By Tim Hardy
These are the two best articles I’ve read on proposals to tackle twitter abuse. I’d recommend anyone interested in the topic – and if you’re not, why not? – to read both.
Prevalent myths about the legal status of Twitter (and other online platforms) include:
- Twitter already has effective systems in place to deter abuse
- Twitter acts only as a conduit and is not liable for its users’ acts
- What is being proposed creates a legal right which did not previously exist
- What is being proposed is a one-stop, automatic ban function
- Abuse is a basic reality of life on-line; anyone bothered by it should leave
- Proposals to make abuse reporting easier attack freedom of speech.
Twitter Abuse: Law and Myth by Susan Hall.

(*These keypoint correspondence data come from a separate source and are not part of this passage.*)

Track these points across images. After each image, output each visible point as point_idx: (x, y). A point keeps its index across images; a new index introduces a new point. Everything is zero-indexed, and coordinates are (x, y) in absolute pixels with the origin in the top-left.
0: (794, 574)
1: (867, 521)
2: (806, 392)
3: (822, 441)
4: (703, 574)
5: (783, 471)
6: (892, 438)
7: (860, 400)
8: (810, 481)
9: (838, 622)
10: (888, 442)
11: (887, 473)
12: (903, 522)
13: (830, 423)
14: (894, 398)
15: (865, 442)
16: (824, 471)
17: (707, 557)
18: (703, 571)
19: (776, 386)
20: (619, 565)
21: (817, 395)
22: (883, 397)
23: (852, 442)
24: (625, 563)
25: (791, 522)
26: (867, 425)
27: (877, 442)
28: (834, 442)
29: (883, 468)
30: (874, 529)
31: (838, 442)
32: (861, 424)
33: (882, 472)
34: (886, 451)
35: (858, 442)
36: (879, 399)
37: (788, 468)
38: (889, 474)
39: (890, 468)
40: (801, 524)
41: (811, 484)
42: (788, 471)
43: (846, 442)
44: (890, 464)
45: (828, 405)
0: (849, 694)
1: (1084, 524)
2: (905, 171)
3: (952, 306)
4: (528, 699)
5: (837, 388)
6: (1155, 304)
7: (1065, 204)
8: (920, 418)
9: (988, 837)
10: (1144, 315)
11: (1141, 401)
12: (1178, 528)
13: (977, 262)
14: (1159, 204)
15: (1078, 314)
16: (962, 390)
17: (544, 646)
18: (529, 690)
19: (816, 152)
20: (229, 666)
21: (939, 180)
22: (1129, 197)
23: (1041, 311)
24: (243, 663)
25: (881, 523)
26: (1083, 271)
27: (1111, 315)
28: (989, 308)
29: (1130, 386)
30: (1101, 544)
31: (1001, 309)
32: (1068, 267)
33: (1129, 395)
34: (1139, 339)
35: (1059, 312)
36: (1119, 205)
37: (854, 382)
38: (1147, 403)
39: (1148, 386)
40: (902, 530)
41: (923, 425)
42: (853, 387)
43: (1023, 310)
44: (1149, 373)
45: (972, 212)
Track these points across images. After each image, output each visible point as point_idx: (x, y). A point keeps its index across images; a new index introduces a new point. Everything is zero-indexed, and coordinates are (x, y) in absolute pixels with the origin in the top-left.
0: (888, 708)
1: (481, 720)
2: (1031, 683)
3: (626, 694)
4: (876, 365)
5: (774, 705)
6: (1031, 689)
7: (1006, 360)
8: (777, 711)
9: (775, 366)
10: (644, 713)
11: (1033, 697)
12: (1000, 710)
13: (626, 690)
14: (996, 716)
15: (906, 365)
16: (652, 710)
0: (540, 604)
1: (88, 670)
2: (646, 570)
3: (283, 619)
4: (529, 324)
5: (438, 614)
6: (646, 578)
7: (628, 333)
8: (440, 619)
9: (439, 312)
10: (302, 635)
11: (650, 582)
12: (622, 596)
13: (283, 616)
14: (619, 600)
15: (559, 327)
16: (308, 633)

I’ve seen a concern that an easy ‘report abuse’ button on Twitter could be taken up by celebrities looking to sick their followers onto someone. But if implemented intelligently, the system could actually spell the end of that kind of abuse of power. If I get a load of reports in a short timeframe it’s fairly obvious it’s been sparked by something specific. If a tweet is constantly reported that was directed at someone famous, it’s the work of a few minutes to check that celebrity’s timeline and see if they unleashed the mob. In such a situation I think a short sleb suspension would be in order; banning people for malicious reporting does happen and I’ve done it.